La cabane
J’ai douze ans et je vais pas à l’école. En fait je vis chez une vieille qui sait même plus que je suis là, je m’occupe de son ménage et de ses courses, alors je sais pas ce qu’elle croit, sûrement qu’elle croit que son frigo se remplit par l’opération du Saint-Esprit. Elle parle plus, des fois elle fait juste « mmmh mmmh », mais moi j’aime bien lui parler quand même, même si elle m’entend pas non plus. C’est pour ça que j’aime bien être avec elle, parce qu’elle me calcule même pas mais c’est pour de vrai. Elle voit plus, elle entend plus, elle sent tellement plus qu’elle sait même pas qu’elle pue la pisse, mais je l’aime bien. Je sors peu parce que à part elle, j’aime pas les gens dehors. Ils parlent trop, ils regardent trop, ils entendent tout. Une fois j’ai du rappeler à l’ordre un type qui me marchait dessus dans le bus. « C’est mon pied sur quoi vous marchez, m’sieur », et il n’a même pas bougé. C’est pour ça que je les aime pas. Ma vieille au moins elle entend rien mais c’est pour de vrai.

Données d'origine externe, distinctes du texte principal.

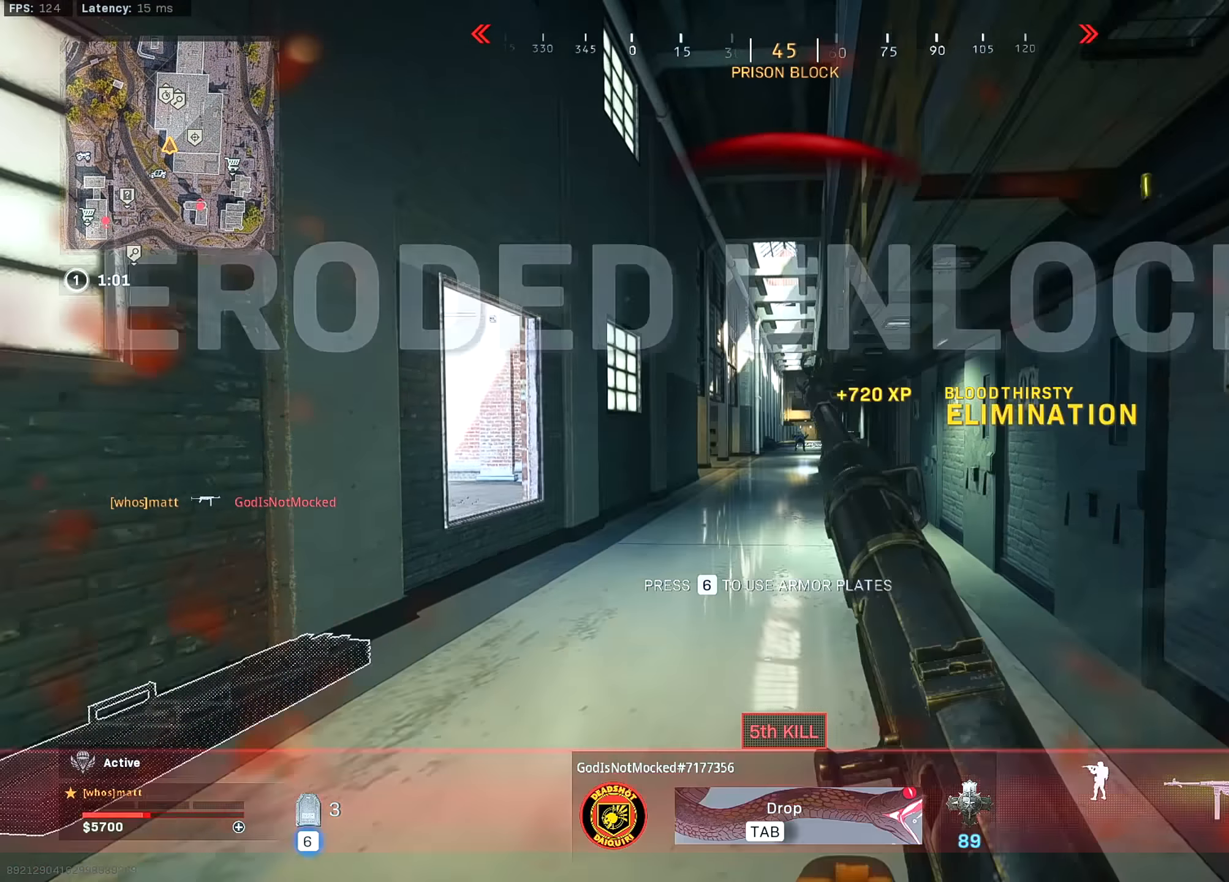
{"keys": ["w"], "mouse": [], "mouse_move": "still", "events": [[66, "r", "up"], [200, "w", "up"], [233, "w", "down"]]}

Le seul objet de valeur que j’ai c’est un stylo V.Ball 0.5 que j’ai trouvé par terre. Parfois je fais des dessins pour ma vieille et je m’imagine qu’elle les aime bien même si elle fait juste « mmmh mmmh ». Une fois je suis sortie et j’ai tellement marché que je suis sortie de la ville et je me suis retrouvée en pleine campagne. J’ai vu passer un oiseau. Il planait au-dessus des pentes blanches et glacées de la colline de l’ouest, puis il est parti. Et c’est là que j’ai su ce que je veux. Je veux aller me construire une cabane en haut d’une colline. Alors depuis le jour de l’oiseau je dessine que des cabanes en haut de collines. Et quand ma vieille sera morte je choisirai la meilleure colline, celle qui est la plus éloignée de la ville, et j’y fabriquerai une cabane tellement petite que personne d’autre ne pourra vivre avec moi et j’y resterai jusqu’à ce que je crève et je mangerai des écureuils et des chevreuils et des baies. C’est mon vieux rêve.